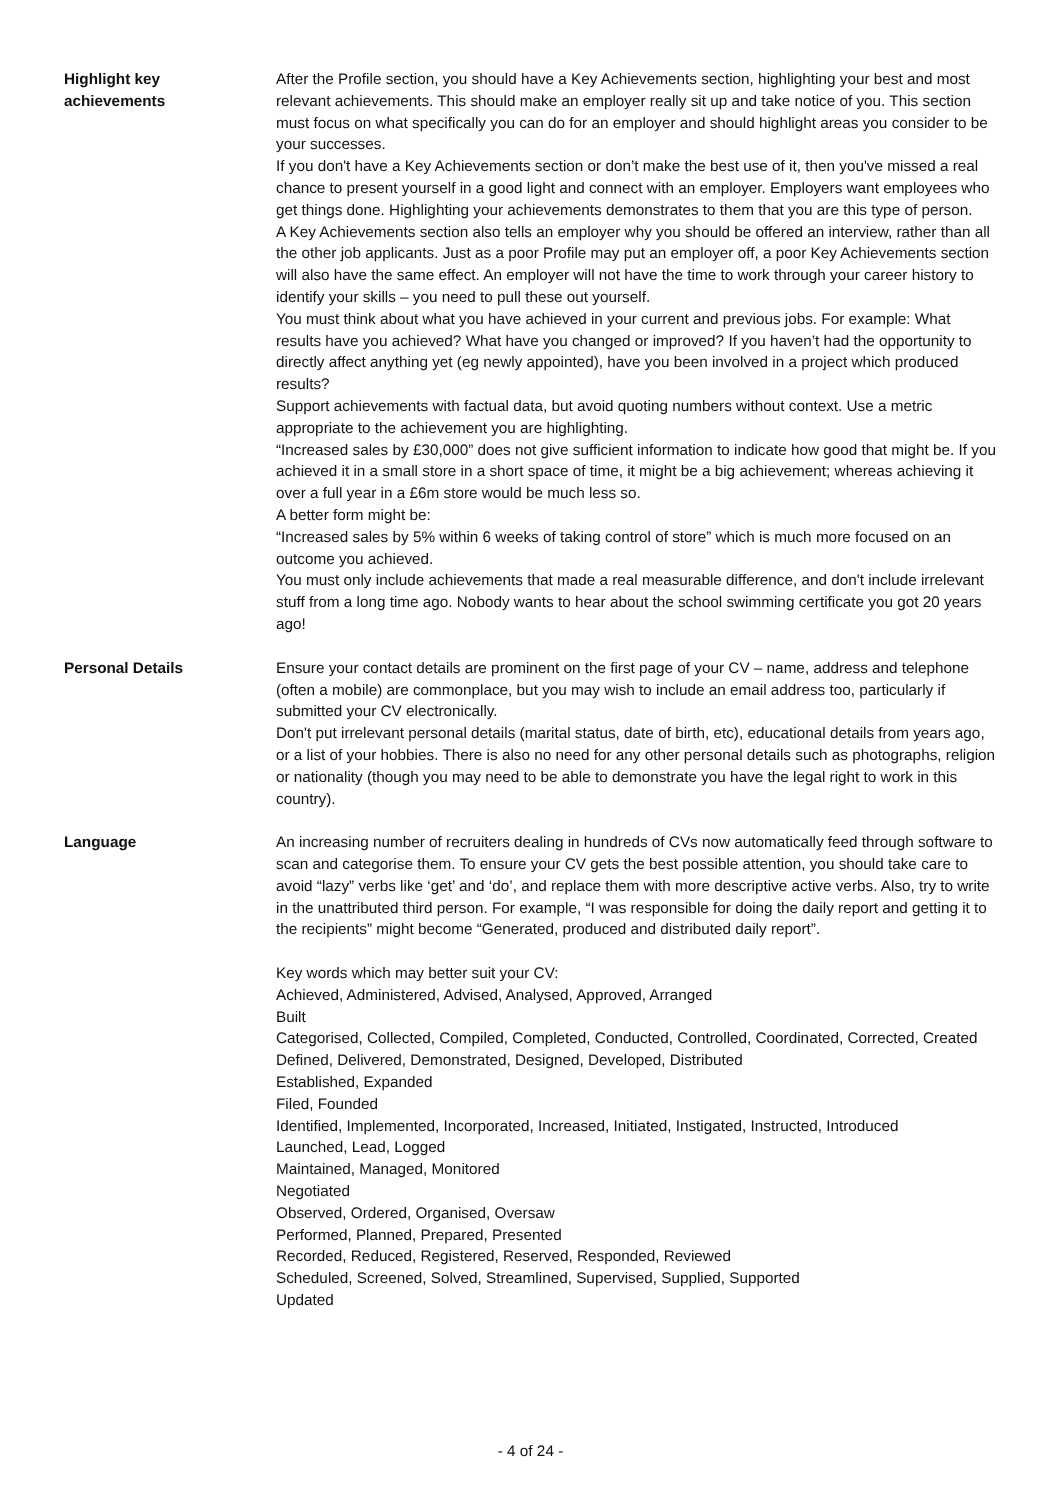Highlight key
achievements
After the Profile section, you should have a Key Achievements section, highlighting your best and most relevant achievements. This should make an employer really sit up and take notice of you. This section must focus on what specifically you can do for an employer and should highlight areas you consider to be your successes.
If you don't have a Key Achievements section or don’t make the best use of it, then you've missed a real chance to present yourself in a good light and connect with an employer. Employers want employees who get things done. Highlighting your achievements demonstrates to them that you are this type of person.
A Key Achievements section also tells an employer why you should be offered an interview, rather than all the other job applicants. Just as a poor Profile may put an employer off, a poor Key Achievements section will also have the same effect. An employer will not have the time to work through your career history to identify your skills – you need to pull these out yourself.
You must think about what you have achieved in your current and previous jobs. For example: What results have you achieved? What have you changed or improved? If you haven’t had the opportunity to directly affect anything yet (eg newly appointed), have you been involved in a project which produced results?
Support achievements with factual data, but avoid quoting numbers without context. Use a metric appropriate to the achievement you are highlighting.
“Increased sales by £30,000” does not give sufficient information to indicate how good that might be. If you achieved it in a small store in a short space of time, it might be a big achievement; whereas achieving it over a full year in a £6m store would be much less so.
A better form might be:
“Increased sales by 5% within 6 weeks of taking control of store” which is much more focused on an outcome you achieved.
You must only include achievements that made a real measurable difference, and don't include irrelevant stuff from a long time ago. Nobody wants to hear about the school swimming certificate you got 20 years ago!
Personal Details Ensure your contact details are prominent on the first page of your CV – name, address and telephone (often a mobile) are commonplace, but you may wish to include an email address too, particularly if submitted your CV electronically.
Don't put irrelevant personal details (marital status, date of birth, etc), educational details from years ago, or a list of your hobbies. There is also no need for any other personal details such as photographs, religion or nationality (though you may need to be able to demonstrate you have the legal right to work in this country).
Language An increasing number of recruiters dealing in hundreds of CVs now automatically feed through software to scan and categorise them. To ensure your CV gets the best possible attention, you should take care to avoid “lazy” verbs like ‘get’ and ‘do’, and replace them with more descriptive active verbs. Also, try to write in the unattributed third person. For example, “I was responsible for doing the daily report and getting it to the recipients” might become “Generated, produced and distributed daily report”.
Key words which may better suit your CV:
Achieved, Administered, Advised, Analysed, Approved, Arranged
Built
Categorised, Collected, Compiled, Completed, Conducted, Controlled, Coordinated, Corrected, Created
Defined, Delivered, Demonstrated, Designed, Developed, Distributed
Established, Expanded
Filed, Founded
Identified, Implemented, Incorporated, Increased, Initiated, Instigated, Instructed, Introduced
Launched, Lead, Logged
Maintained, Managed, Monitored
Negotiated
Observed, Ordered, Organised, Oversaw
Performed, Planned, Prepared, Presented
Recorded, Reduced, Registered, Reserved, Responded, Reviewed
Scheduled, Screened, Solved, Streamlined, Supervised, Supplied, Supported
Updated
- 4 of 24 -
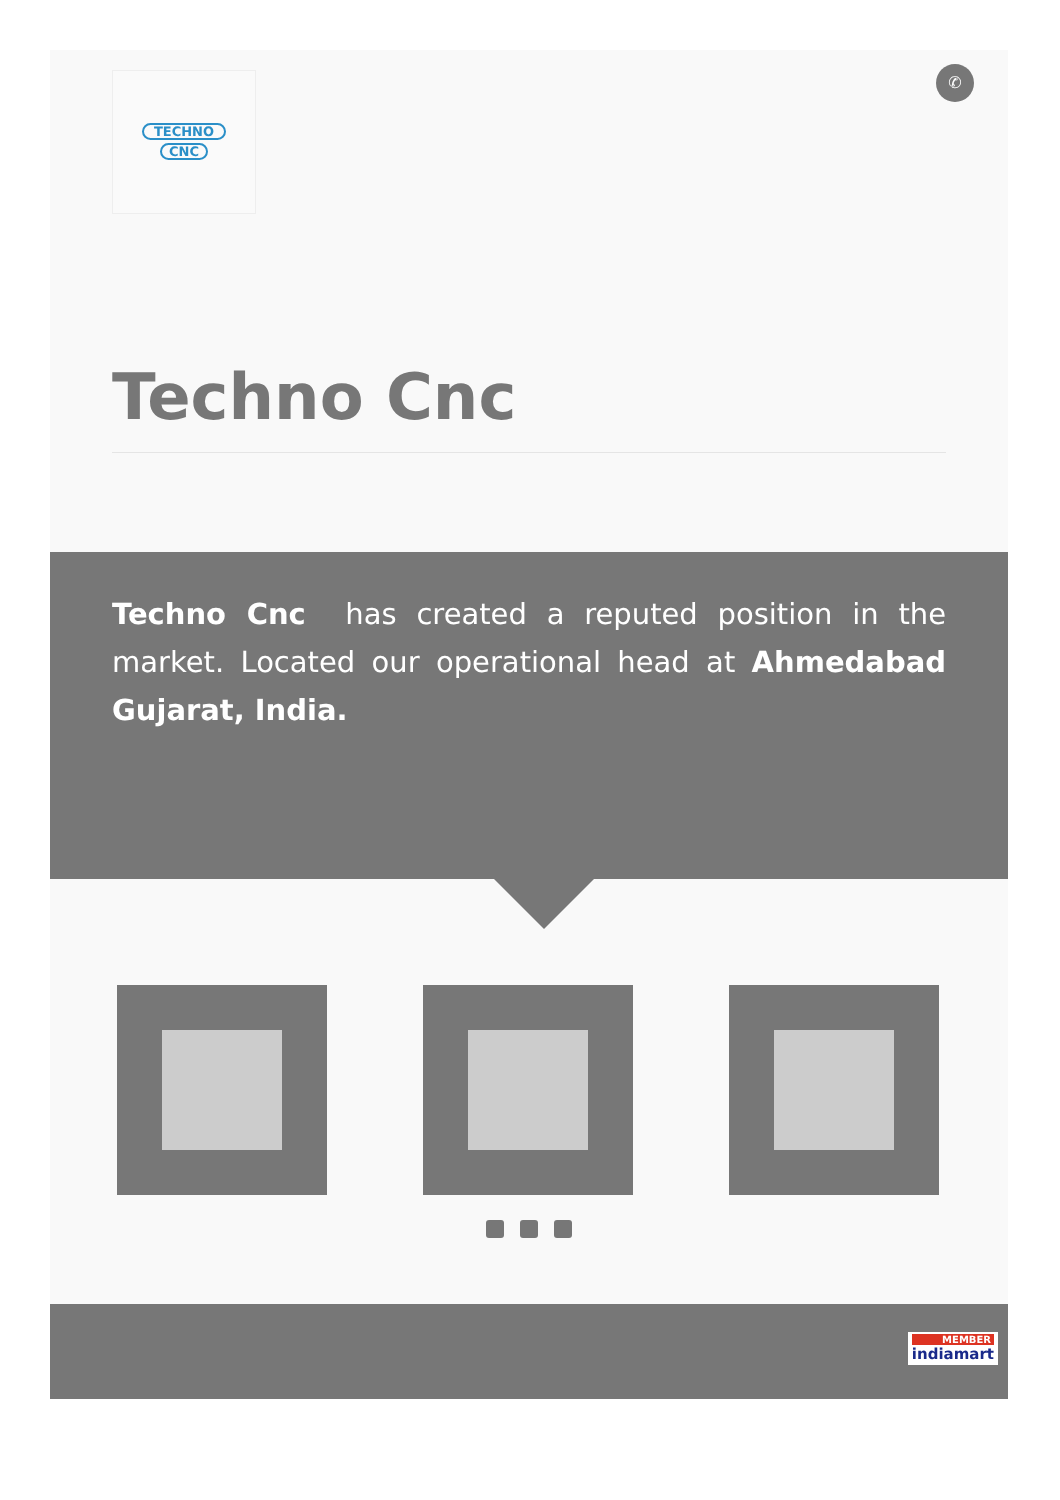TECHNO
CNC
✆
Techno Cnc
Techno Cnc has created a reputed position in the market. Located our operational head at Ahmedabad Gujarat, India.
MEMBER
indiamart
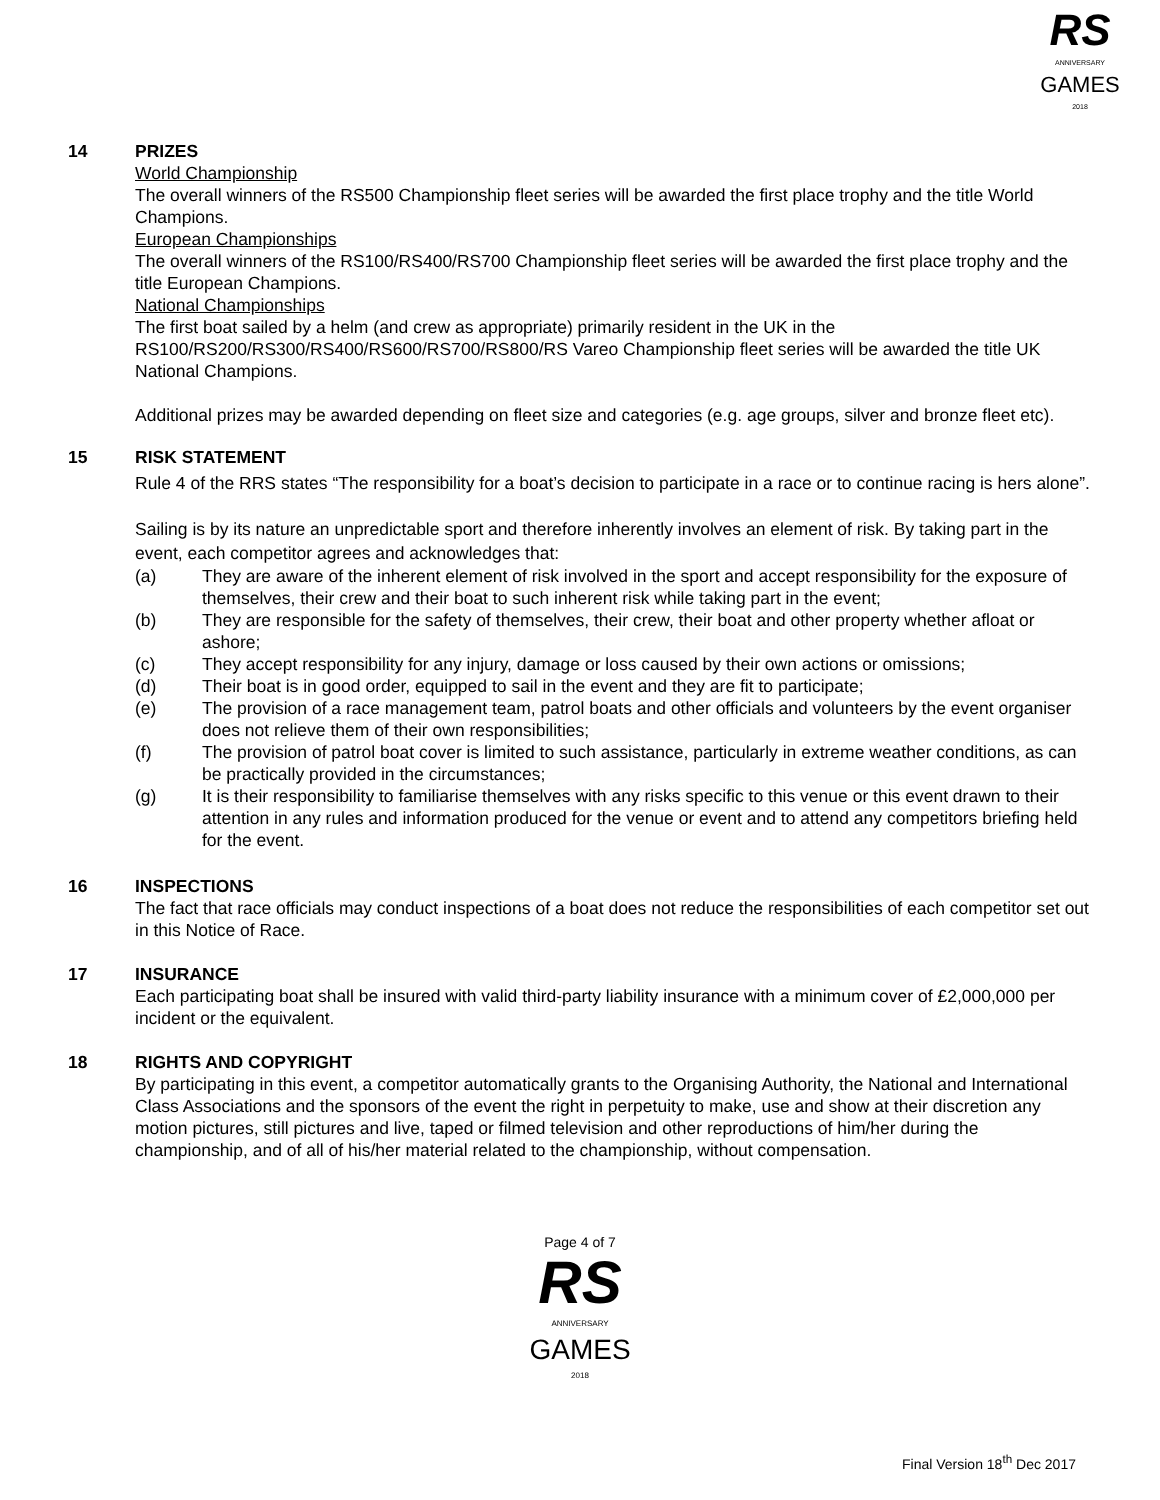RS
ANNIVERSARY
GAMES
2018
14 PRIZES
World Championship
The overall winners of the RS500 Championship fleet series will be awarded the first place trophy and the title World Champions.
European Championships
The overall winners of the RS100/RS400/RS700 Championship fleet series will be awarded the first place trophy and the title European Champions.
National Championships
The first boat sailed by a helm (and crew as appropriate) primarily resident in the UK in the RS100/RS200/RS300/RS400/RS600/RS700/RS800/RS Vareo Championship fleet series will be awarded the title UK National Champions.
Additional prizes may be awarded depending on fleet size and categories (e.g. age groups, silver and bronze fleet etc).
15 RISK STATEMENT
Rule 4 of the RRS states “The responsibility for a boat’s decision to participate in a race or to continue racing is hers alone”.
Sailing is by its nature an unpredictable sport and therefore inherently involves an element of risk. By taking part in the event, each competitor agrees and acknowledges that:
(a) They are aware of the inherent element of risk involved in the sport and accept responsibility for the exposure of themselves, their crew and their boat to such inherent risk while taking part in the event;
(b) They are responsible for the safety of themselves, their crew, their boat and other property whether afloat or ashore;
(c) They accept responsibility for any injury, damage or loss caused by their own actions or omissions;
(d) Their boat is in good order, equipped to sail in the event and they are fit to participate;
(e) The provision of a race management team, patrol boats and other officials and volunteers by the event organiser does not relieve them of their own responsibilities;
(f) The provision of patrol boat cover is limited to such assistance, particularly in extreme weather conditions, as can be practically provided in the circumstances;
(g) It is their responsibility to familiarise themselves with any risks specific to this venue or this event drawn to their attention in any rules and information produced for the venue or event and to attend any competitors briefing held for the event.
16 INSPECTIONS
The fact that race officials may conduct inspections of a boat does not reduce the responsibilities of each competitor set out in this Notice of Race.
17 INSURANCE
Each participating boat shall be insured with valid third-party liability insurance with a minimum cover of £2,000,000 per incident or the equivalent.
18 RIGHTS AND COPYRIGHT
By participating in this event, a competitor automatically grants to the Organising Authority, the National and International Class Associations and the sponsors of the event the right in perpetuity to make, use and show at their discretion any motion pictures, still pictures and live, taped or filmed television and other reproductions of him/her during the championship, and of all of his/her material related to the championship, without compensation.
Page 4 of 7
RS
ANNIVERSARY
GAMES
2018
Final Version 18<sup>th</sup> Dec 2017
====================
→ **Problem statement**
Show every line in the records above that contains the word "store".

→ **Solution to the problem**
“Increased sales by £30,000” does not give sufficient information to indicate how good that might be. If you achieved it in a small store in a short space of time, it might be a big achievement; whereas achieving it over a full year in a £6m store would be much less so.
“Increased sales by 5% within 6 weeks of taking control of store” which is much more focused on an outcome you achieved.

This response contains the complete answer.